Records held in a dataset:
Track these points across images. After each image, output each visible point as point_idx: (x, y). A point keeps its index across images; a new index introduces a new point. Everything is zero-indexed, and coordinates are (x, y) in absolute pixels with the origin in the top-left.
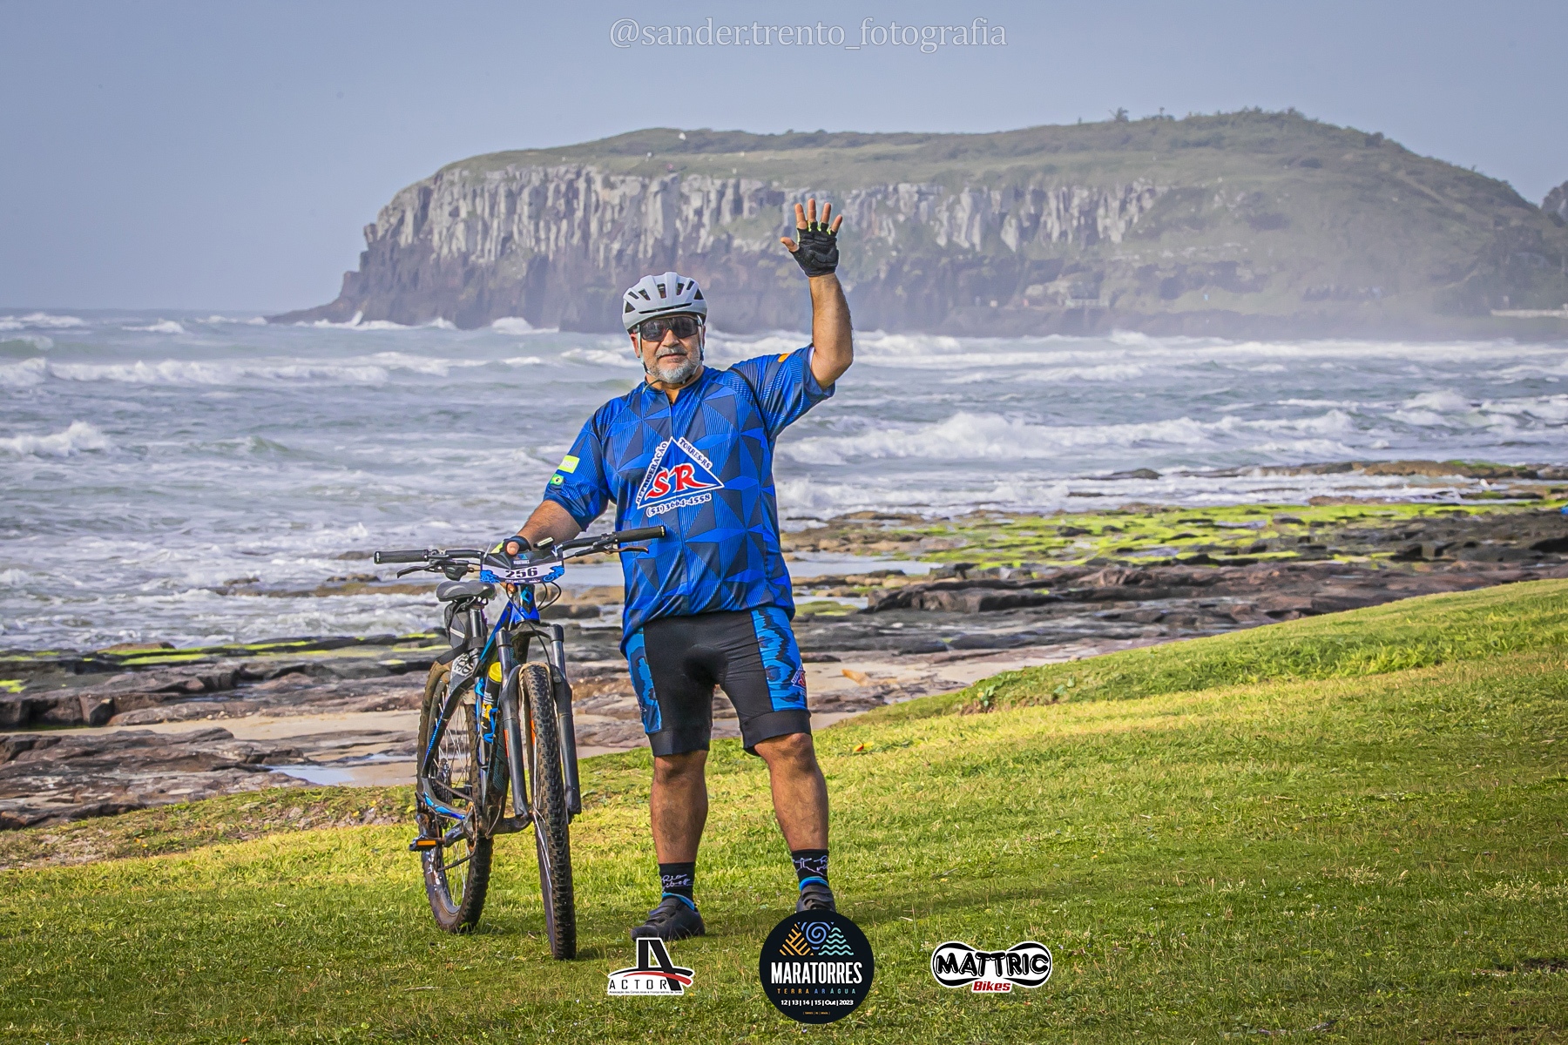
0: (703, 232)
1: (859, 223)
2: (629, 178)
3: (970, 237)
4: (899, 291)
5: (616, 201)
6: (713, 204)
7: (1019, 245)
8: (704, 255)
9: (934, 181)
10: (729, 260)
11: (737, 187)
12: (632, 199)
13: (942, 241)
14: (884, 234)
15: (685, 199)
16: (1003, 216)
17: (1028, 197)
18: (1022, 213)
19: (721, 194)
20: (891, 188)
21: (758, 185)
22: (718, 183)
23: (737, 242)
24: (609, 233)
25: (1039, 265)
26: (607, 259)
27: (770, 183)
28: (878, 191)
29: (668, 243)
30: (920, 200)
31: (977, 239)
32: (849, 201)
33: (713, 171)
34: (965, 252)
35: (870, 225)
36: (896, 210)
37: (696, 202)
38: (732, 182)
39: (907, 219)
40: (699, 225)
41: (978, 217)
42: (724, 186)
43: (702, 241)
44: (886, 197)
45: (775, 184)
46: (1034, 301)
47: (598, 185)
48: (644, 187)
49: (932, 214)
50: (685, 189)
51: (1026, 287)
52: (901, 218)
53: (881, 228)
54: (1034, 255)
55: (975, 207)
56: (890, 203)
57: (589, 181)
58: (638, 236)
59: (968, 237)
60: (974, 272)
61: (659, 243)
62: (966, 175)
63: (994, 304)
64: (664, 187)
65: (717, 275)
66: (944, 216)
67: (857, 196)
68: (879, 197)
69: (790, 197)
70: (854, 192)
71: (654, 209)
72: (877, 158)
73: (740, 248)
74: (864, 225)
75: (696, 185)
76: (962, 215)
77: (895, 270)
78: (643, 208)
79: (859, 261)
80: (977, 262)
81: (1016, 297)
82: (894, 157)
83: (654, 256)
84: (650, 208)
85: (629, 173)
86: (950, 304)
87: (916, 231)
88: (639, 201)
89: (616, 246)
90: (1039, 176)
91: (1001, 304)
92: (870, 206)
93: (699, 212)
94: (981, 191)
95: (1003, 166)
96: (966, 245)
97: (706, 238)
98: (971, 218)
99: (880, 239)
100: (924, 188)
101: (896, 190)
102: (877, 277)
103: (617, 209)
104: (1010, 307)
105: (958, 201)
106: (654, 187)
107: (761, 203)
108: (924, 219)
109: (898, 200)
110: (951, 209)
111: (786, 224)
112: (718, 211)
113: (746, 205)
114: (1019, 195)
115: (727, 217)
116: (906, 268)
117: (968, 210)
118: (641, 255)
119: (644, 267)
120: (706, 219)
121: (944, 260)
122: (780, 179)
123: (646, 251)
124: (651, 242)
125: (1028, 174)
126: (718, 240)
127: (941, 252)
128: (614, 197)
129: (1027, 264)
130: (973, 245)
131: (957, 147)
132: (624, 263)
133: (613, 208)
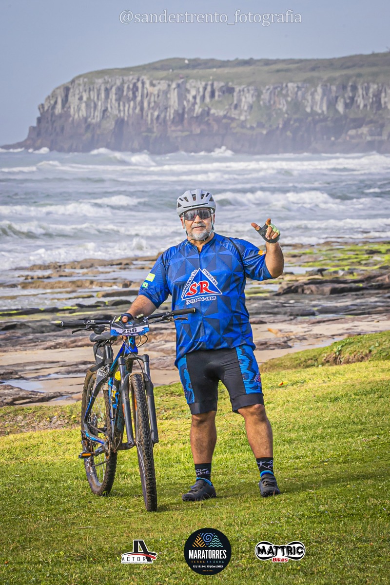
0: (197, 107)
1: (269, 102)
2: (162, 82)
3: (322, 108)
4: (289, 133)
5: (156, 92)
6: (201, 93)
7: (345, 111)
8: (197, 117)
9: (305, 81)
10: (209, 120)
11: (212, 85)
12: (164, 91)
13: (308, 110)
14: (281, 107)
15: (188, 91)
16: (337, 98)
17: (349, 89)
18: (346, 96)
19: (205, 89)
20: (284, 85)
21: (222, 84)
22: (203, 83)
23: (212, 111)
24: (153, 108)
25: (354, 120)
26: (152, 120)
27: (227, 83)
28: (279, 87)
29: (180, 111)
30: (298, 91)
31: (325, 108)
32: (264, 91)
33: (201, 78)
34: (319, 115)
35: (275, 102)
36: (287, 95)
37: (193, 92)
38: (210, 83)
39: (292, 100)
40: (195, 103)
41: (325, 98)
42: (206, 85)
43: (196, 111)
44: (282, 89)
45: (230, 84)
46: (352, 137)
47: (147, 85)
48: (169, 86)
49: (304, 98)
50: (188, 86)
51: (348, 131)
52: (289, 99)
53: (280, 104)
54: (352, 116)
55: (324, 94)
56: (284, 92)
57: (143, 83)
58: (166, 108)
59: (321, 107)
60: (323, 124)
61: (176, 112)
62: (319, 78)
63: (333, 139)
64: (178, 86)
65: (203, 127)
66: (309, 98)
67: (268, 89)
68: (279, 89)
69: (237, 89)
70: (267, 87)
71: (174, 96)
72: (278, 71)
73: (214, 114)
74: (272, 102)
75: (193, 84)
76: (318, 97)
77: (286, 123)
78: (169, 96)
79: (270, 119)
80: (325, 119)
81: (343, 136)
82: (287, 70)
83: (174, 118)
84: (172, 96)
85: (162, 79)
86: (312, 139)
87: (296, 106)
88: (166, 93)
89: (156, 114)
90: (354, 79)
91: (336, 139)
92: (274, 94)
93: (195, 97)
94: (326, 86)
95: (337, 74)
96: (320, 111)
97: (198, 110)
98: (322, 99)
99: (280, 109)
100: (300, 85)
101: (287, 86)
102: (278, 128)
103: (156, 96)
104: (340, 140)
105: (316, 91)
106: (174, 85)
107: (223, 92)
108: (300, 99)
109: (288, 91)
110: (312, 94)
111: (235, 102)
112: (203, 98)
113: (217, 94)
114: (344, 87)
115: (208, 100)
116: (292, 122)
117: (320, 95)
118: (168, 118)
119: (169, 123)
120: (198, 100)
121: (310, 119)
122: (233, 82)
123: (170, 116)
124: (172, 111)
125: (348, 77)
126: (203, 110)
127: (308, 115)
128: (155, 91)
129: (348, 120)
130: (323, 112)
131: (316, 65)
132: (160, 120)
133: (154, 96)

**Aim of the task**
Repeat the items above line for line, leaving out the pictures.

**Response for this exercise**
Track these points across images. After each image, output each visible point as point_idx: (x, y). A point keeps its index across images; a new index introduces a new point. Everything is zero-indexed, and coordinates are (x, y) in absolute pixels with the origin in the top-left.
0: (703, 232)
1: (859, 223)
2: (629, 178)
3: (970, 237)
4: (899, 291)
5: (616, 201)
6: (713, 204)
7: (1019, 245)
8: (704, 255)
9: (934, 181)
10: (729, 260)
11: (737, 187)
12: (632, 199)
13: (942, 241)
14: (884, 234)
15: (685, 199)
16: (1003, 216)
17: (1028, 197)
18: (1022, 213)
19: (721, 194)
20: (891, 188)
21: (758, 185)
22: (718, 183)
23: (737, 242)
24: (609, 233)
25: (1039, 265)
26: (607, 259)
27: (770, 183)
28: (878, 191)
29: (668, 243)
30: (920, 200)
31: (977, 239)
32: (849, 201)
33: (713, 171)
34: (965, 252)
35: (870, 225)
36: (896, 210)
37: (696, 202)
38: (732, 182)
39: (907, 219)
40: (699, 225)
41: (978, 217)
42: (724, 186)
43: (702, 241)
44: (886, 197)
45: (775, 184)
46: (1034, 301)
47: (598, 185)
48: (644, 187)
49: (932, 214)
50: (685, 189)
51: (1026, 287)
52: (901, 218)
53: (881, 228)
54: (1034, 255)
55: (975, 207)
56: (890, 203)
57: (589, 181)
58: (638, 236)
59: (968, 237)
60: (974, 272)
61: (659, 243)
62: (966, 175)
63: (994, 304)
64: (664, 187)
65: (717, 275)
66: (944, 216)
67: (857, 196)
68: (879, 197)
69: (790, 197)
70: (854, 192)
71: (654, 209)
72: (877, 158)
73: (740, 248)
74: (864, 225)
75: (696, 185)
76: (962, 215)
77: (895, 270)
78: (643, 208)
79: (859, 261)
80: (977, 262)
81: (1016, 297)
82: (894, 157)
83: (654, 256)
84: (650, 208)
85: (629, 173)
86: (950, 304)
87: (916, 231)
88: (639, 201)
89: (616, 246)
90: (1039, 176)
91: (1001, 304)
92: (870, 206)
93: (699, 212)
94: (981, 191)
95: (1003, 166)
96: (966, 245)
97: (706, 238)
98: (971, 218)
99: (880, 239)
100: (924, 188)
101: (896, 190)
102: (877, 277)
103: (617, 209)
104: (1010, 307)
105: (958, 201)
106: (654, 187)
107: (761, 203)
108: (924, 219)
109: (898, 200)
110: (951, 209)
111: (786, 224)
112: (718, 211)
113: (746, 205)
114: (1019, 195)
115: (727, 217)
116: (906, 268)
117: (968, 210)
118: (641, 255)
119: (644, 267)
120: (706, 219)
121: (944, 260)
122: (780, 179)
123: (646, 251)
124: (651, 242)
125: (1028, 174)
126: (718, 240)
127: (941, 252)
128: (614, 197)
129: (1027, 264)
130: (973, 245)
131: (957, 147)
132: (624, 263)
133: (613, 208)
0: (197, 107)
1: (269, 102)
2: (162, 82)
3: (322, 108)
4: (289, 133)
5: (156, 92)
6: (201, 93)
7: (345, 111)
8: (197, 117)
9: (305, 81)
10: (209, 120)
11: (212, 85)
12: (164, 91)
13: (308, 110)
14: (281, 107)
15: (188, 91)
16: (337, 98)
17: (349, 89)
18: (346, 96)
19: (205, 89)
20: (284, 85)
21: (222, 84)
22: (203, 83)
23: (212, 111)
24: (153, 108)
25: (354, 120)
26: (152, 120)
27: (227, 83)
28: (279, 87)
29: (180, 111)
30: (298, 91)
31: (325, 108)
32: (264, 91)
33: (201, 78)
34: (319, 115)
35: (275, 102)
36: (287, 95)
37: (193, 92)
38: (210, 83)
39: (292, 100)
40: (195, 103)
41: (325, 98)
42: (206, 85)
43: (196, 111)
44: (282, 89)
45: (230, 84)
46: (352, 137)
47: (147, 85)
48: (169, 86)
49: (304, 98)
50: (188, 86)
51: (348, 131)
52: (289, 99)
53: (280, 104)
54: (352, 116)
55: (324, 94)
56: (284, 92)
57: (143, 83)
58: (166, 108)
59: (321, 107)
60: (323, 124)
61: (176, 112)
62: (319, 78)
63: (333, 139)
64: (178, 86)
65: (203, 127)
66: (309, 98)
67: (268, 89)
68: (279, 89)
69: (237, 89)
70: (267, 87)
71: (174, 96)
72: (278, 71)
73: (214, 114)
74: (272, 102)
75: (193, 84)
76: (318, 97)
77: (286, 123)
78: (169, 96)
79: (270, 119)
80: (325, 119)
81: (343, 136)
82: (287, 70)
83: (174, 118)
84: (172, 96)
85: (162, 79)
86: (312, 139)
87: (296, 106)
88: (166, 93)
89: (156, 114)
90: (354, 79)
91: (336, 139)
92: (274, 94)
93: (195, 97)
94: (326, 86)
95: (337, 74)
96: (320, 111)
97: (198, 110)
98: (322, 99)
99: (280, 109)
100: (300, 85)
101: (287, 86)
102: (278, 128)
103: (156, 96)
104: (340, 140)
105: (316, 91)
106: (174, 85)
107: (223, 92)
108: (300, 99)
109: (288, 91)
110: (312, 94)
111: (235, 102)
112: (203, 98)
113: (217, 94)
114: (344, 87)
115: (208, 100)
116: (292, 122)
117: (320, 95)
118: (168, 118)
119: (169, 123)
120: (198, 100)
121: (310, 119)
122: (233, 82)
123: (170, 116)
124: (172, 111)
125: (348, 77)
126: (203, 110)
127: (308, 115)
128: (155, 91)
129: (348, 120)
130: (323, 112)
131: (316, 65)
132: (160, 120)
133: (154, 96)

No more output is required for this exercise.